ACEsuit / mace

MACE - Fast and accurate machine learning interatomic potentials with higher order equivariant message passing.
Other
493 stars 181 forks source link

run_train.py crashes if swa fails to make progress #339

Closed bernstei closed 6 months ago

bernstei commented 6 months ago

If for whatever reason swa makes no progress, you get the error

/home/Software/python/system/torch/2.0.1/gpu/lib64/python3.9/site-packages/torch/jit/_check.py:172: UserWarning: The TorchScript type system doesn't support instance-level annotations on empty non-base types in `__init__`. Instead, either 1) use a type annotation in the class body, or 2) wrap the type in `torch.jit.Attribute`.
  warnings.warn("The TorchScript type system doesn't support "
Traceback (most recent call last):
  File "/home/cluster2/bernstei/.local/bin/mace_run_train", line 8, in <module>
    sys.exit(main())
  File "/home/cluster2/bernstei/src/work/MACE/mace_github/mace/cli/run_train.py", line 594, in main
    epoch = checkpoint_handler.load_latest(
  File "/home/cluster2/bernstei/src/work/MACE/mace_github/mace/tools/checkpoint.py", line 210, in load_latest
    result = self.io.load_latest(swa=swa, device=device)
  File "/home/cluster2/bernstei/src/work/MACE/mace_github/mace/tools/checkpoint.py", line 171, in load_latest
    path = self._get_latest_checkpoint_path(swa=swa)
  File "/home/cluster2/bernstei/src/work/MACE/mace_github/mace/tools/checkpoint.py", line 152, in _get_latest_checkpoint_path
    return latest_checkpoint_info.path
UnboundLocalError: local variable 'latest_checkpoint_info' referenced before assignment

The run got to the end, but seems to crash when trying to save the best regular and swa checkpoints?

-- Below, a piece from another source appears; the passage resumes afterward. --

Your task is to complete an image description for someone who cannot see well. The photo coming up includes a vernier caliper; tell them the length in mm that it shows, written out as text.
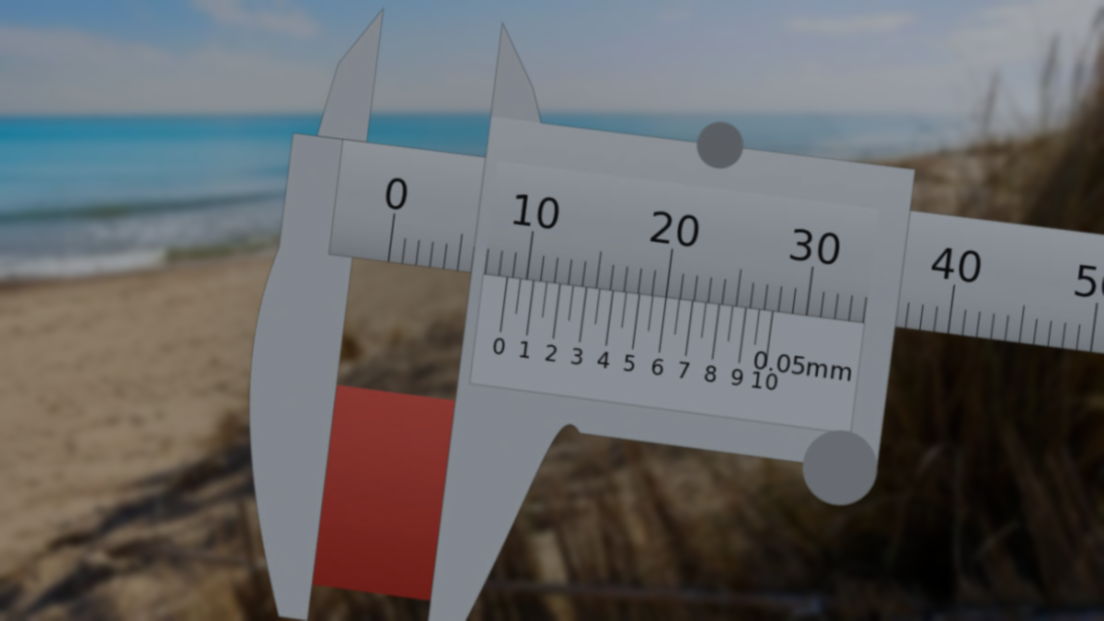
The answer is 8.6 mm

I'm guessing that latest_checkpoint_info is not defined because swa never made progress and hence no checkpoints were written during the swa phase.

pobo95 commented 6 months ago

What is your --max_num_epochs and --start_swa? Maybe --start_swa is higher than --max_num_epochs.

ilyes319 commented 6 months ago

Fixed it in the latest merge of repulsion branch to develop.